Segundo, en efecto, los conflictos armados activos entre Estados-Nación habían disminuido considerablemente. Esto no implicaba que no hubiese un potencial para que ese tipo de conflictos armados estallaran (en sitios como Medio Oriente, Corea, Asia del Sur o Asia Pacífico, por ejemplo), o que esta clase de guerras hubiese desaparecido como lo demostraban los conflictos entre Armenia y Azerbaiyán, los bombardeos de Israel contra bases iraníes o varios más. Pero su frecuencia y dimensión no era la mayor preocupación de quienes analizaban y diseñaban estrategias respecto a temas de guerra. Las “small wars” (guerras pequeñas) eran, en cambio, el mayor foco de análisis.
Tercero, por tanto, documentos como los producidos por el Pentágono o la Casa Blanca, indicaban que las mayores amenazas a la seguridad nacional de Washington eran “ Al Qaeda ”, primero, e “ISIS”, posteriormente. Es decir, en el mundo había decenas de conflictos locales o regionales, étnicos, políticos, religiosos, tales como la guerra en Afganistán, Siria, Libia o Yemen, o bien, amenazas serias de organizaciones criminales o terroristas transnacionales, pero no se trataba, en su gran mayoría, de conflictos entre países, sino conflictos en donde intervenía uno o varios actores no-estatales que luchaban entre ellos, o luchaban contra uno o varios estados, muchos de los cuales armaban, apoyaban o combatían a favor de alguno de los actores en pugna. Y cuando un estado se involucraba, normalmente evitaba combatir contra el ejército de otro estado. Ese era el caso, por ejemplo, de Rusia y Turquía respaldando a actores rivales en Siria o Libia, sitios en los que sí llegó a haber incidentes aislados de choque entre ambas potencias, pero que fueron rápidamente neutralizados para evitar un conflicto mayor.

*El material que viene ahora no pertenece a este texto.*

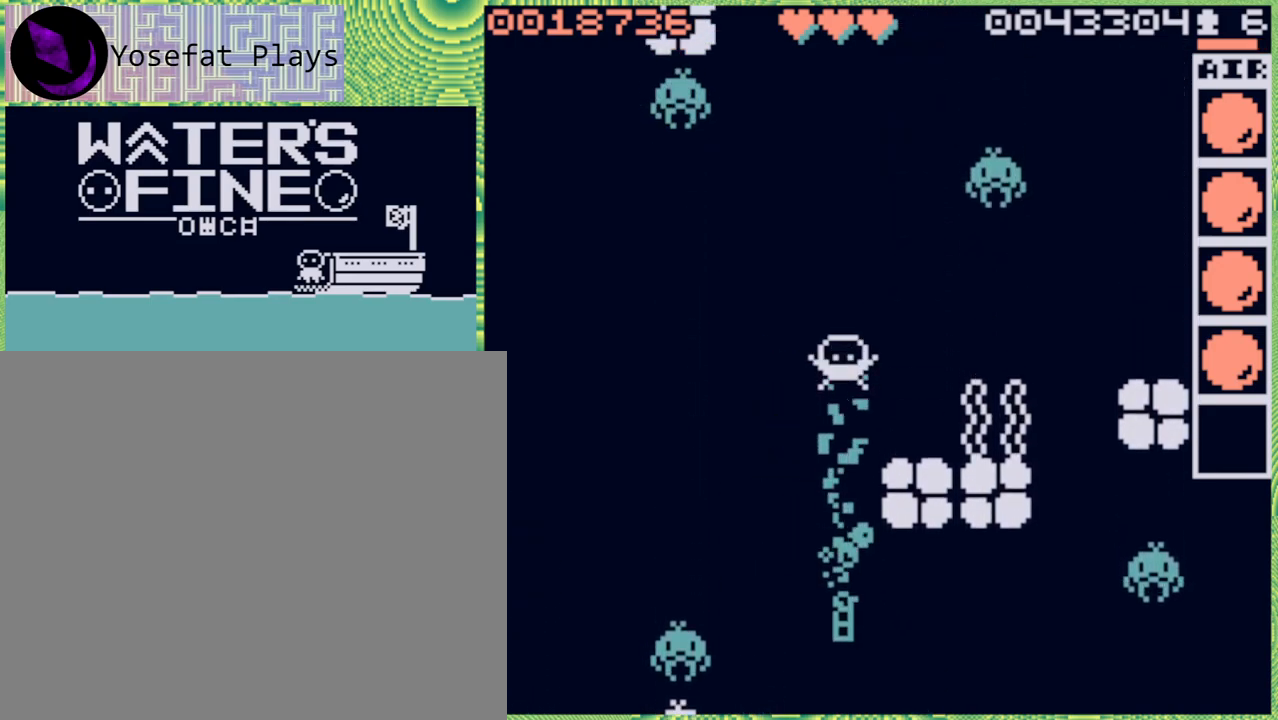
{"buttons": ["B"], "left_stick": "up", "right_stick": "center", "events": [[33, "B", "down"], [133, "B", "up"], [300, "B", "down"], [383, "B", "up"], [467, "B", "down"]]}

Cuarto, la Estrategia de Seguridad Nacional del 2017 y la Estrategia de Defensa Nacional en 2018 fueron los documentos que marcan el cambio en Washington, al reconocer la “competencia estratégica” entre las potencias—y no el terrorismo—como la mayor de las amenazas a Estados Unidos. Dada su capacidad económica, militar y tecnológica, y su proyección hacia el largo plazo, China era, además, percibida como una mayor amenaza que Rusia.
Quinto, sin embargo, mientras Estados Unidos hablaba de “competencia estratégica entre grandes poderes”, era Francia, en 2021, quien elevaba la alerta. Se trata, decía The Economist , de una transformación generacional. Hace 30 años, el ejército francés se dedicaba mayormente a labores de “mantenimiento de paz”. Durante la última década, las mismas fuerzas armadas estuvieron entrenándose principalmente para combate de contrainsurgencia, lo que han puesto en práctica en regiones como el Sahel en África. Pero en su visión estratégica para la próxima década, la dirección militar en Francia ha decidido prepararse para conflictos entre estados, guerras de mayor escala que no solo contemplan posibles enfrentamientos con Rusia, sino con otros países como Turquía. Este escenario ya tiene incluso su propio acrónimo : HEM (Hypothèse d'engagement majeur —Hipótesis de enfrentamiento mayor).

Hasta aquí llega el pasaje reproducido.